Regierung und Palast – davon darf man ausgehen – wissen, dass es gärt in der jungen Generation. Sie haben immer wieder versprochen, gerade für die jungen Leute etwas zu tun. Die neueste Entscheidung in diesem Zusammenhang dürfte aber viele Gemüter keineswegs beruhigt haben.

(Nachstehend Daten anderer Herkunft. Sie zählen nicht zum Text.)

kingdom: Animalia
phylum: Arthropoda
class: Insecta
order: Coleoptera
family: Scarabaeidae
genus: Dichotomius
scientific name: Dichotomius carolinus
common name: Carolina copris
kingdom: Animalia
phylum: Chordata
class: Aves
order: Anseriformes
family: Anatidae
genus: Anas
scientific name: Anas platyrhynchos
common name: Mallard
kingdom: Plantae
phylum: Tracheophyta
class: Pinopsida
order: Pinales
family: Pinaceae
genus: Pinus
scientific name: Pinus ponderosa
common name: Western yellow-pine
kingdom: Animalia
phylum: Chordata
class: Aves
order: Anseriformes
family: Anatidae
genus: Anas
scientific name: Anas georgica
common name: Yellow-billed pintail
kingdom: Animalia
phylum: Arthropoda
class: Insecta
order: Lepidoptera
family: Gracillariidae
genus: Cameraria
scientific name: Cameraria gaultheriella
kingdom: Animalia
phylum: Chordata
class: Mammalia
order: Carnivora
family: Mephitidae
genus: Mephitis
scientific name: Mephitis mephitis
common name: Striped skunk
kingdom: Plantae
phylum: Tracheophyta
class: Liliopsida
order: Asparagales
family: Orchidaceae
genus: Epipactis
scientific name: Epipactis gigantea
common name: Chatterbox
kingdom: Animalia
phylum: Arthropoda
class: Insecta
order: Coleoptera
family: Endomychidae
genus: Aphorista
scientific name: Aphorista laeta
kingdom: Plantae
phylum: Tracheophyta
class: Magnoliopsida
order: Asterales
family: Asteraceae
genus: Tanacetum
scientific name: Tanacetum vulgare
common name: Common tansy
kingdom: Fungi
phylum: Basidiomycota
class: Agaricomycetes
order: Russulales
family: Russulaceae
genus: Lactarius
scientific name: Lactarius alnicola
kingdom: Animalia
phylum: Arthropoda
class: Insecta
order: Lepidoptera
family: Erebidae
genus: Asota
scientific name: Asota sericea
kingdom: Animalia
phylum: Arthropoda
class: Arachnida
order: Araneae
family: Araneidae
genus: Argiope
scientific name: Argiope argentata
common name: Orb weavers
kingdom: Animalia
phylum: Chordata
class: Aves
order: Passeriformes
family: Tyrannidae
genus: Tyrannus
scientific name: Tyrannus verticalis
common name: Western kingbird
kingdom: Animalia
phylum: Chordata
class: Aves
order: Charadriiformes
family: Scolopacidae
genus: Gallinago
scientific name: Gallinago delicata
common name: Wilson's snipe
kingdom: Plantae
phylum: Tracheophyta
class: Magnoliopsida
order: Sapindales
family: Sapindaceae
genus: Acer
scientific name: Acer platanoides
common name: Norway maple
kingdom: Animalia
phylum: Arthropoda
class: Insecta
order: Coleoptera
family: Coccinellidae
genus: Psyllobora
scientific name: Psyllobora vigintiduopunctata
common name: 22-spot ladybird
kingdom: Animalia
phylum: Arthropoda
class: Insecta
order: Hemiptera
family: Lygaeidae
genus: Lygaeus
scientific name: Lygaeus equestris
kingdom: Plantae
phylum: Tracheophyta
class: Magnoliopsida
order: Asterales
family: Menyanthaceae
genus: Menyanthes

Wehrpflicht soll "Gefühl der Zugehörigkeit" stärken

Der König verkündete kurz und knapp die Wiedereinführung einer Wehrpflicht, für Frauen und Männer im Alter zwischen 19 und 25 Jahren. Zunächst sollen 10.000 junge Menschen – angeblich ohne Ansicht ihrer sozialen Herkunft, Bildung oder Ausbildung – für jeweils ein Jahr Dienst tun. Die Begründung lieferte der König persönlich:
"Tatsächlich verstärkt der Militärdienst das Gefühl der Zugehörigkeit zum eigenen Land. Er erlaubt außerdem, von einer Ausbildung und einem Training zu profitieren, das den Einberufenen, die von ihren Kompetenzen, ihrem Engagement und ihrer Verantwortung Gebrauch machen wollen, Möglichkeiten einer sozialen und beruflichen Eingliederung eröffnen."
Abdellah Aid vom Forum für Modernität und Demokratie ist dagegen. Er fürchtet, die Wiedereinführung der Wehrpflicht soll die jungen Leute vor allem disziplinieren. 50 Millionen Euro sind im Etat 2019 dafür angedacht – Geld, das man an anderer Stelle deutlich sinnvoller einsetzen könnte, meint Abdellah Aid. Er gründete in einem sozialen Netzwerk eine Plattform gegen den Wehrdienst. Die hatte fast aus dem Stand zehntausende Follower, die ähnlich denken wie Abdellah Aid:
"Ich verstehe nicht, wie zwölf Monate Wehrdienst einen jungen Menschen aus der Arbeitslosigkeit holen sollen. Er arbeitet nicht, verbringt dort zwölf Monate, kommt dann raus aus der Armee – und steckt dann wieder in der Arbeitslosigkeit."
Im Gesetzentwurf zur Wiedereinführung des Wehrdienstes steht auch, dass sich strafbar macht, wer andere dazu bringt, sich dem Militärdienst zu widersetzen. Auf die Frage, ob ihm das nicht Angst mache, antwortet Abellah Aid: "Ich habe mir gedacht – wenn mir wirklich etwas passieren sollte, dann kann ich das ja meinem Lebenslauf hinzufügen!"
Es ist nicht ganz klar, was das für ein Lachen ist: bitter oder fast übermütig. Klar ist nur: Abdellah und seine Freunde im Forum für Modernität und Demokratie wollen ihre Meinung sagen. Und erwarten, dass sie gehört und ernst genommen wird.
Jeder kämpft auf seine Art. Die Fußballfans in der Südkurve des Stadions von Raja Casablanca singen ihren Protest: "Ich werde unterdrückt in meinem Land. Bei wem kann ich mich beklagen? Nur beim allmächtigen Gott. Er wird mein Leiden verstehen. Ihr habt die Reichtümer unseres Landes gestohlen. Ihr habt sie mit Ausländern geteilt. Ihr habt eine ganze Generation zerstört."